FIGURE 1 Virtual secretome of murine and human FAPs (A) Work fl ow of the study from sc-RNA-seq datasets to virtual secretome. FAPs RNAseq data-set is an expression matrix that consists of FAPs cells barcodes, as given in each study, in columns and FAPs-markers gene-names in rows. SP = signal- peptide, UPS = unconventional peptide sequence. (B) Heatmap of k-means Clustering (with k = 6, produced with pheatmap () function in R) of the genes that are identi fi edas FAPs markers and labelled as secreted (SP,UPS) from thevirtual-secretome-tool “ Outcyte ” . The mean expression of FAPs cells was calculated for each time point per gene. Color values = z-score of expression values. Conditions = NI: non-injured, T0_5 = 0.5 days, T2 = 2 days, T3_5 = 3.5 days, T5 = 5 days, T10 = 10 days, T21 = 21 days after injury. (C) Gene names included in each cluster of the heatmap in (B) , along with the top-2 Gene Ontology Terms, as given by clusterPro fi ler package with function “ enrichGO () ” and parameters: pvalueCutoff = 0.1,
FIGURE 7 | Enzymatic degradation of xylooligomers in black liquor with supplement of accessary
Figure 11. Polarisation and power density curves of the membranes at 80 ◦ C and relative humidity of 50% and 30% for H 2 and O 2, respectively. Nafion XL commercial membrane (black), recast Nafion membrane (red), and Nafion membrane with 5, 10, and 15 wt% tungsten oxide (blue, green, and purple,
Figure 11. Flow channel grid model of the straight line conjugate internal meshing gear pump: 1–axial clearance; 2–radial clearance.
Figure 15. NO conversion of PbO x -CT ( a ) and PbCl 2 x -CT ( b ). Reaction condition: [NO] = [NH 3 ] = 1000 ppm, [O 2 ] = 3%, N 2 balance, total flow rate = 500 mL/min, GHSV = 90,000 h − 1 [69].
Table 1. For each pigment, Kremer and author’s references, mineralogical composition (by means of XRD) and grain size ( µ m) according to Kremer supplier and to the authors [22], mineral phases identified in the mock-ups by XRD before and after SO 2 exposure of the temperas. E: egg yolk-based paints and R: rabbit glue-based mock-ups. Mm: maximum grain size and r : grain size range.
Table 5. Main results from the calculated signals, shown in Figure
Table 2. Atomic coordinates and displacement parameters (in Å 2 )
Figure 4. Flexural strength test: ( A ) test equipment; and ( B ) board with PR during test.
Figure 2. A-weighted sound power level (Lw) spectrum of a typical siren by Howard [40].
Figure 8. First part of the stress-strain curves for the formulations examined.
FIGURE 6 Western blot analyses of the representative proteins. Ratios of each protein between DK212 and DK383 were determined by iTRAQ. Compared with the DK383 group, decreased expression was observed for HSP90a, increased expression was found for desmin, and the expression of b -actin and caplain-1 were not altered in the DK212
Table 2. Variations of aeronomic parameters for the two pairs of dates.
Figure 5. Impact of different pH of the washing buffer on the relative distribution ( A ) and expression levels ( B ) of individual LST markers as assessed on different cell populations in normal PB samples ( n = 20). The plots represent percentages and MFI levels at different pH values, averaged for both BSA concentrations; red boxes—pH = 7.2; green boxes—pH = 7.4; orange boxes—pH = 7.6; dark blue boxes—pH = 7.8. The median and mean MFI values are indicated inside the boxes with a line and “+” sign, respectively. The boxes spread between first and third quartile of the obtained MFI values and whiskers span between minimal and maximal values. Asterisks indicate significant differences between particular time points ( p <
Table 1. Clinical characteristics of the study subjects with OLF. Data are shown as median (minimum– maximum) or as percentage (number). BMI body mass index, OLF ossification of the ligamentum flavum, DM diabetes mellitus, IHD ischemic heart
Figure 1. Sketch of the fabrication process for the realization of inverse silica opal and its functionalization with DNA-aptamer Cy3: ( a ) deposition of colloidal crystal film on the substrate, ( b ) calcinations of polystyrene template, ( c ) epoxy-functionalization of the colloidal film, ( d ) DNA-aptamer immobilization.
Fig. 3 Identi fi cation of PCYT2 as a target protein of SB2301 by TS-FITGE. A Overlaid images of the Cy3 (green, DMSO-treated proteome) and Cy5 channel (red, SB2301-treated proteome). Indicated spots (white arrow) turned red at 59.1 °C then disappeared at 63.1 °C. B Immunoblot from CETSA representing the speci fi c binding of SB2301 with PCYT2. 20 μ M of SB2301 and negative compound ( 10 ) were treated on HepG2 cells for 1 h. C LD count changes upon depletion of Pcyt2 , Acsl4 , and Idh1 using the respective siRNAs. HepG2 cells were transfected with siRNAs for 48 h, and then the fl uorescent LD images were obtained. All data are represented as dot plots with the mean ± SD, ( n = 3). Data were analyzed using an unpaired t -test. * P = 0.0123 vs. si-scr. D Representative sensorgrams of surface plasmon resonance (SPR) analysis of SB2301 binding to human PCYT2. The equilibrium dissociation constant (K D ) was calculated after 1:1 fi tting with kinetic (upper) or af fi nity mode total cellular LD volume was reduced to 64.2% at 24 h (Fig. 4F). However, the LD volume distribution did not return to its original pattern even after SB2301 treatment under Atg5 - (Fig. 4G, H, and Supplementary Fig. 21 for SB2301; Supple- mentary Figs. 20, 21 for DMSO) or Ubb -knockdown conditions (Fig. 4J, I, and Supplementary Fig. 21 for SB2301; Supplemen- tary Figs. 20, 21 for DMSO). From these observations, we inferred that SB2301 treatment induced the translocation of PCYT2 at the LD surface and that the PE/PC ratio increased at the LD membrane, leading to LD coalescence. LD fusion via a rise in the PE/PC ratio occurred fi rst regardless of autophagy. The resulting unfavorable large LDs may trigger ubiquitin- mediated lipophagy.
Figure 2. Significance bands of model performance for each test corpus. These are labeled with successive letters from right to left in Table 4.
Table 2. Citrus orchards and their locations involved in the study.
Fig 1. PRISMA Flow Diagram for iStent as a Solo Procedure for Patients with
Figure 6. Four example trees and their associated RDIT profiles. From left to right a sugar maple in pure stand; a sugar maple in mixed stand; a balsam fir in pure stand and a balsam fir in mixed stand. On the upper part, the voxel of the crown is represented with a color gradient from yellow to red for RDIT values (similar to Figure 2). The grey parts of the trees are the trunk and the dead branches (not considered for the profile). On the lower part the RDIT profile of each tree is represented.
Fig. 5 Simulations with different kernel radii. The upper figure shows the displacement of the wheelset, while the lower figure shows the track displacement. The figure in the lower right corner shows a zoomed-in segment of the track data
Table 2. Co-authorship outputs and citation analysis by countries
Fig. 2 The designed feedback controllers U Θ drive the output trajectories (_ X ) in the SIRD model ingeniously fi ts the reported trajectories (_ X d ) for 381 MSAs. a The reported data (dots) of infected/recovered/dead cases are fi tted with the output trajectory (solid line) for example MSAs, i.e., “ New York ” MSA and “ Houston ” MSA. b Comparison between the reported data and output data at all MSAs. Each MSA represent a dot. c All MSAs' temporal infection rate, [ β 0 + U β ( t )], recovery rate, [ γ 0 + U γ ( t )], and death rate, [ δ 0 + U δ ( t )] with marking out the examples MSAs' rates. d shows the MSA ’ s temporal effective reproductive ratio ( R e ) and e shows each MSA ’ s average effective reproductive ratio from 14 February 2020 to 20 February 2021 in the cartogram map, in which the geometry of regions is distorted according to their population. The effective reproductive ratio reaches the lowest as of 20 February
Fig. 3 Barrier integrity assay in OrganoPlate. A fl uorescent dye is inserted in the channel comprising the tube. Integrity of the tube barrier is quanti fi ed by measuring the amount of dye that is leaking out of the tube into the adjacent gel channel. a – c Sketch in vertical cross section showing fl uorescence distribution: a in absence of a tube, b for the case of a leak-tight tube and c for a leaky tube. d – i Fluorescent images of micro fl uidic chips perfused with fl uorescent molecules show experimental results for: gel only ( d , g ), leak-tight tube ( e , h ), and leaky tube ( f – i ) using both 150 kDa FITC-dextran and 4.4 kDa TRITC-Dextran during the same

****

▶ _WHAT IS BEING ASKED_:
Retype the records in full. Keep every line identical to the original.

▶ _RESULT_:
FIGURE 1 Virtual secretome of murine and human FAPs (A) Work fl ow of the study from sc-RNA-seq datasets to virtual secretome. FAPs RNAseq data-set is an expression matrix that consists of FAPs cells barcodes, as given in each study, in columns and FAPs-markers gene-names in rows. SP = signal- peptide, UPS = unconventional peptide sequence. (B) Heatmap of k-means Clustering (with k = 6, produced with pheatmap () function in R) of the genes that are identi fi edas FAPs markers and labelled as secreted (SP,UPS) from thevirtual-secretome-tool “ Outcyte ” . The mean expression of FAPs cells was calculated for each time point per gene. Color values = z-score of expression values. Conditions = NI: non-injured, T0_5 = 0.5 days, T2 = 2 days, T3_5 = 3.5 days, T5 = 5 days, T10 = 10 days, T21 = 21 days after injury. (C) Gene names included in each cluster of the heatmap in (B) , along with the top-2 Gene Ontology Terms, as given by clusterPro fi ler package with function “ enrichGO () ” and parameters: pvalueCutoff = 0.1,
FIGURE 7 | Enzymatic degradation of xylooligomers in black liquor with supplement of accessary
Figure 11. Polarisation and power density curves of the membranes at 80 ◦ C and relative humidity of 50% and 30% for H 2 and O 2, respectively. Nafion XL commercial membrane (black), recast Nafion membrane (red), and Nafion membrane with 5, 10, and 15 wt% tungsten oxide (blue, green, and purple,
Figure 11. Flow channel grid model of the straight line conjugate internal meshing gear pump: 1–axial clearance; 2–radial clearance.
Figure 15. NO conversion of PbO x -CT ( a ) and PbCl 2 x -CT ( b ). Reaction condition: [NO] = [NH 3 ] = 1000 ppm, [O 2 ] = 3%, N 2 balance, total flow rate = 500 mL/min, GHSV = 90,000 h − 1 [69].
Table 1. For each pigment, Kremer and author’s references, mineralogical composition (by means of XRD) and grain size ( µ m) according to Kremer supplier and to the authors [22], mineral phases identified in the mock-ups by XRD before and after SO 2 exposure of the temperas. E: egg yolk-based paints and R: rabbit glue-based mock-ups. Mm: maximum grain size and r : grain size range.
Table 5. Main results from the calculated signals, shown in Figure
Table 2. Atomic coordinates and displacement parameters (in Å 2 )
Figure 4. Flexural strength test: ( A ) test equipment; and ( B ) board with PR during test.
Figure 2. A-weighted sound power level (Lw) spectrum of a typical siren by Howard [40].
Figure 8. First part of the stress-strain curves for the formulations examined.
FIGURE 6 Western blot analyses of the representative proteins. Ratios of each protein between DK212 and DK383 were determined by iTRAQ. Compared with the DK383 group, decreased expression was observed for HSP90a, increased expression was found for desmin, and the expression of b -actin and caplain-1 were not altered in the DK212
Table 2. Variations of aeronomic parameters for the two pairs of dates.
Figure 5. Impact of different pH of the washing buffer on the relative distribution ( A ) and expression levels ( B ) of individual LST markers as assessed on different cell populations in normal PB samples ( n = 20). The plots represent percentages and MFI levels at different pH values, averaged for both BSA concentrations; red boxes—pH = 7.2; green boxes—pH = 7.4; orange boxes—pH = 7.6; dark blue boxes—pH = 7.8. The median and mean MFI values are indicated inside the boxes with a line and “+” sign, respectively. The boxes spread between first and third quartile of the obtained MFI values and whiskers span between minimal and maximal values. Asterisks indicate significant differences between particular time points ( p <
Table 1. Clinical characteristics of the study subjects with OLF. Data are shown as median (minimum– maximum) or as percentage (number). BMI body mass index, OLF ossification of the ligamentum flavum, DM diabetes mellitus, IHD ischemic heart
Figure 1. Sketch of the fabrication process for the realization of inverse silica opal and its functionalization with DNA-aptamer Cy3: ( a ) deposition of colloidal crystal film on the substrate, ( b ) calcinations of polystyrene template, ( c ) epoxy-functionalization of the colloidal film, ( d ) DNA-aptamer immobilization.
Fig. 3 Identi fi cation of PCYT2 as a target protein of SB2301 by TS-FITGE. A Overlaid images of the Cy3 (green, DMSO-treated proteome) and Cy5 channel (red, SB2301-treated proteome). Indicated spots (white arrow) turned red at 59.1 °C then disappeared at 63.1 °C. B Immunoblot from CETSA representing the speci fi c binding of SB2301 with PCYT2. 20 μ M of SB2301 and negative compound ( 10 ) were treated on HepG2 cells for 1 h. C LD count changes upon depletion of Pcyt2 , Acsl4 , and Idh1 using the respective siRNAs. HepG2 cells were transfected with siRNAs for 48 h, and then the fl uorescent LD images were obtained. All data are represented as dot plots with the mean ± SD, ( n = 3). Data were analyzed using an unpaired t -test. * P = 0.0123 vs. si-scr. D Representative sensorgrams of surface plasmon resonance (SPR) analysis of SB2301 binding to human PCYT2. The equilibrium dissociation constant (K D ) was calculated after 1:1 fi tting with kinetic (upper) or af fi nity mode total cellular LD volume was reduced to 64.2% at 24 h (Fig. 4F). However, the LD volume distribution did not return to its original pattern even after SB2301 treatment under Atg5 - (Fig. 4G, H, and Supplementary Fig. 21 for SB2301; Supple- mentary Figs. 20, 21 for DMSO) or Ubb -knockdown conditions (Fig. 4J, I, and Supplementary Fig. 21 for SB2301; Supplemen- tary Figs. 20, 21 for DMSO). From these observations, we inferred that SB2301 treatment induced the translocation of PCYT2 at the LD surface and that the PE/PC ratio increased at the LD membrane, leading to LD coalescence. LD fusion via a rise in the PE/PC ratio occurred fi rst regardless of autophagy. The resulting unfavorable large LDs may trigger ubiquitin- mediated lipophagy.
Figure 2. Significance bands of model performance for each test corpus. These are labeled with successive letters from right to left in Table 4.
Table 2. Citrus orchards and their locations involved in the study.
Fig 1. PRISMA Flow Diagram for iStent as a Solo Procedure for Patients with
Figure 6. Four example trees and their associated RDIT profiles. From left to right a sugar maple in pure stand; a sugar maple in mixed stand; a balsam fir in pure stand and a balsam fir in mixed stand. On the upper part, the voxel of the crown is represented with a color gradient from yellow to red for RDIT values (similar to Figure 2). The grey parts of the trees are the trunk and the dead branches (not considered for the profile). On the lower part the RDIT profile of each tree is represented.
Fig. 5 Simulations with different kernel radii. The upper figure shows the displacement of the wheelset, while the lower figure shows the track displacement. The figure in the lower right corner shows a zoomed-in segment of the track data
Table 2. Co-authorship outputs and citation analysis by countries
Fig. 2 The designed feedback controllers U Θ drive the output trajectories (_ X ) in the SIRD model ingeniously fi ts the reported trajectories (_ X d ) for 381 MSAs. a The reported data (dots) of infected/recovered/dead cases are fi tted with the output trajectory (solid line) for example MSAs, i.e., “ New York ” MSA and “ Houston ” MSA. b Comparison between the reported data and output data at all MSAs. Each MSA represent a dot. c All MSAs' temporal infection rate, [ β 0 + U β ( t )], recovery rate, [ γ 0 + U γ ( t )], and death rate, [ δ 0 + U δ ( t )] with marking out the examples MSAs' rates. d shows the MSA ’ s temporal effective reproductive ratio ( R e ) and e shows each MSA ’ s average effective reproductive ratio from 14 February 2020 to 20 February 2021 in the cartogram map, in which the geometry of regions is distorted according to their population. The effective reproductive ratio reaches the lowest as of 20 February
Fig. 3 Barrier integrity assay in OrganoPlate. A fl uorescent dye is inserted in the channel comprising the tube. Integrity of the tube barrier is quanti fi ed by measuring the amount of dye that is leaking out of the tube into the adjacent gel channel. a – c Sketch in vertical cross section showing fl uorescence distribution: a in absence of a tube, b for the case of a leak-tight tube and c for a leaky tube. d – i Fluorescent images of micro fl uidic chips perfused with fl uorescent molecules show experimental results for: gel only ( d , g ), leak-tight tube ( e , h ), and leaky tube ( f – i ) using both 150 kDa FITC-dextran and 4.4 kDa TRITC-Dextran during the same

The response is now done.